# Task:
Only the lines from the beginning of the material below through the line with "left eye: (91, 49)" should be retyped exactly, and pictures are to be skipped.

# Records for the exercise:
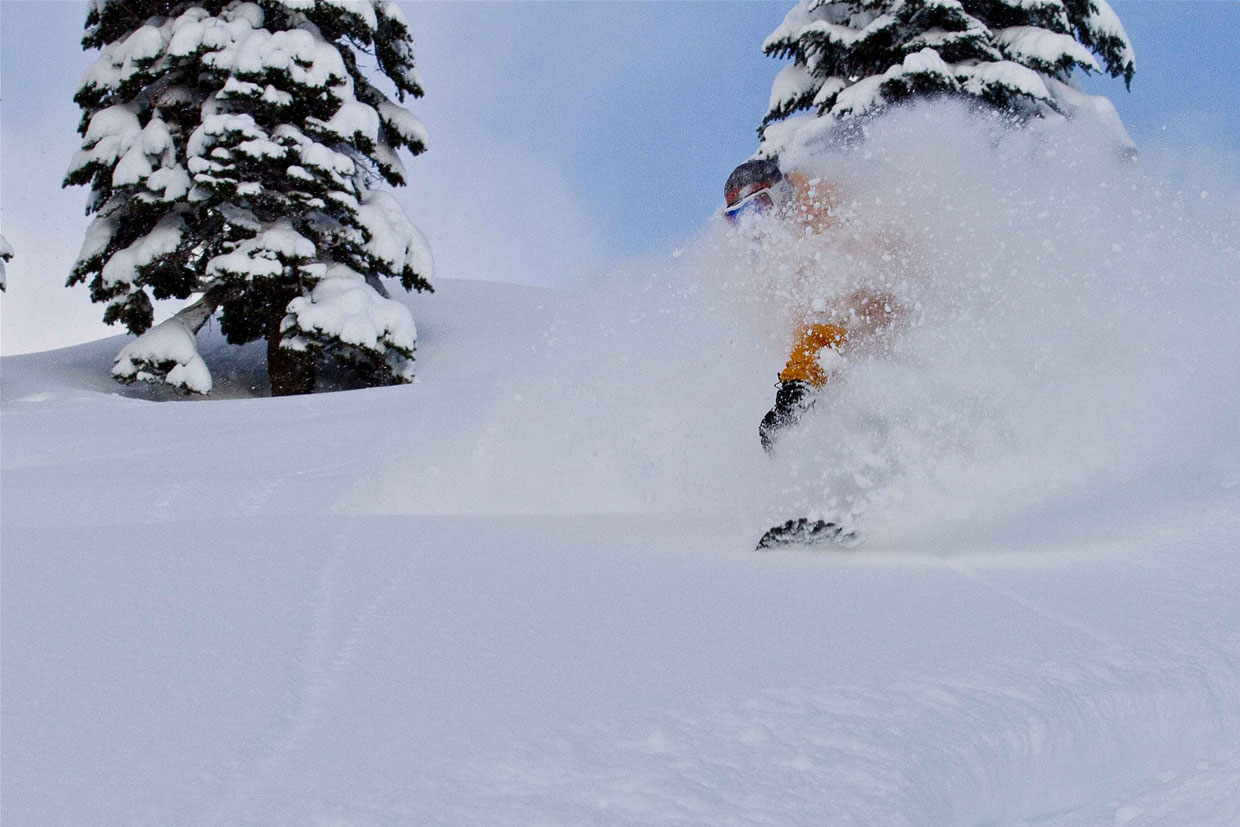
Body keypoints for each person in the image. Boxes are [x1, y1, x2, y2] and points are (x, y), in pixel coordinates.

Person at [723, 157, 901, 452]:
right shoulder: (791, 248)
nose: (754, 226)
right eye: (738, 218)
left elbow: (826, 317)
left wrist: (797, 387)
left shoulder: (826, 225)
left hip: (898, 344)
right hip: (864, 358)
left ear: (780, 194)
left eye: (756, 208)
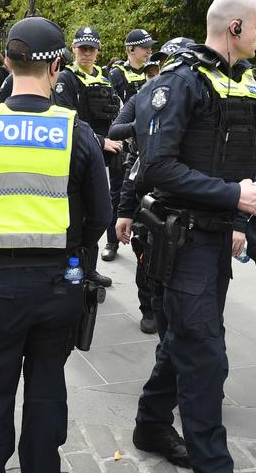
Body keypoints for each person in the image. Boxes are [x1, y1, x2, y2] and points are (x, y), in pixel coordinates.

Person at [0, 15, 111, 472]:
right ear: (56, 65)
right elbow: (100, 215)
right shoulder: (77, 131)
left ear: (10, 63)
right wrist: (75, 256)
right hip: (59, 287)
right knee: (47, 389)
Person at [131, 0, 256, 472]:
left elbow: (241, 163)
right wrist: (234, 197)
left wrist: (253, 208)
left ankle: (151, 424)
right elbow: (158, 168)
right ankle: (213, 462)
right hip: (182, 238)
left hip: (214, 239)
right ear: (234, 28)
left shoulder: (242, 84)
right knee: (206, 355)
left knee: (186, 340)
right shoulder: (178, 83)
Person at [110, 37, 193, 336]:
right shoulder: (144, 96)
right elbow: (116, 129)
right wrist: (145, 124)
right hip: (145, 186)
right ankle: (149, 308)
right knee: (146, 253)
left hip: (187, 194)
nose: (162, 70)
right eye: (158, 64)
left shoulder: (197, 99)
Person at [54, 26, 122, 277]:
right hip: (74, 156)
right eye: (82, 48)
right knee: (76, 216)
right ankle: (73, 270)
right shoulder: (66, 79)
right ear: (73, 49)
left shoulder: (103, 79)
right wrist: (100, 140)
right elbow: (67, 119)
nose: (87, 53)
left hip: (99, 157)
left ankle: (89, 269)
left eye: (91, 49)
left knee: (97, 213)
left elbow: (113, 113)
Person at [108, 28, 157, 100]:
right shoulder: (116, 74)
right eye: (145, 47)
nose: (149, 51)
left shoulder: (155, 70)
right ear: (131, 50)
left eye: (150, 47)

# Finished task:
Body keypoints for each person in the image. Boxes are [x1, y1, x2, y2] and points are (x, y), in pixel coordinates.

Person at [723, 157, 901, 452]:
right shoulder: (791, 248)
nose: (754, 226)
right eye: (738, 218)
left elbow: (826, 317)
left wrist: (797, 387)
left shoulder: (826, 225)
left hip: (898, 344)
right hip: (864, 358)
left ear: (780, 194)
left eye: (756, 208)
Body keypoints for each person in the image. Boxes are [x1, y1, x2, y2] and points are (x, y), in pixel coordinates.

Person at [0, 15, 111, 472]:
right ear: (56, 65)
right elbow: (100, 215)
right shoulder: (77, 131)
left ear: (10, 63)
right wrist: (75, 256)
right hip: (59, 287)
right knee: (47, 389)
Person at [131, 0, 256, 472]:
left elbow: (241, 163)
right wrist: (234, 197)
left wrist: (253, 208)
left ankle: (151, 424)
right elbow: (158, 168)
right ankle: (213, 462)
right hip: (182, 238)
left hip: (214, 239)
right ear: (234, 28)
left shoulder: (242, 84)
right knee: (206, 355)
left knee: (186, 340)
right shoulder: (178, 83)
Person at [110, 37, 193, 336]:
right shoulder: (144, 96)
right elbow: (116, 129)
right wrist: (145, 124)
right hip: (145, 186)
right ankle: (149, 308)
right knee: (146, 253)
left hip: (187, 194)
nose: (162, 70)
right eye: (158, 64)
left shoulder: (197, 99)
Person at [54, 26, 122, 277]:
right hip: (74, 156)
right eye: (82, 48)
right knee: (76, 216)
right ankle: (73, 270)
right shoulder: (66, 79)
right ear: (73, 49)
left shoulder: (103, 79)
right wrist: (100, 140)
right elbow: (67, 119)
nose: (87, 53)
left hip: (99, 157)
left ankle: (89, 269)
left eye: (91, 49)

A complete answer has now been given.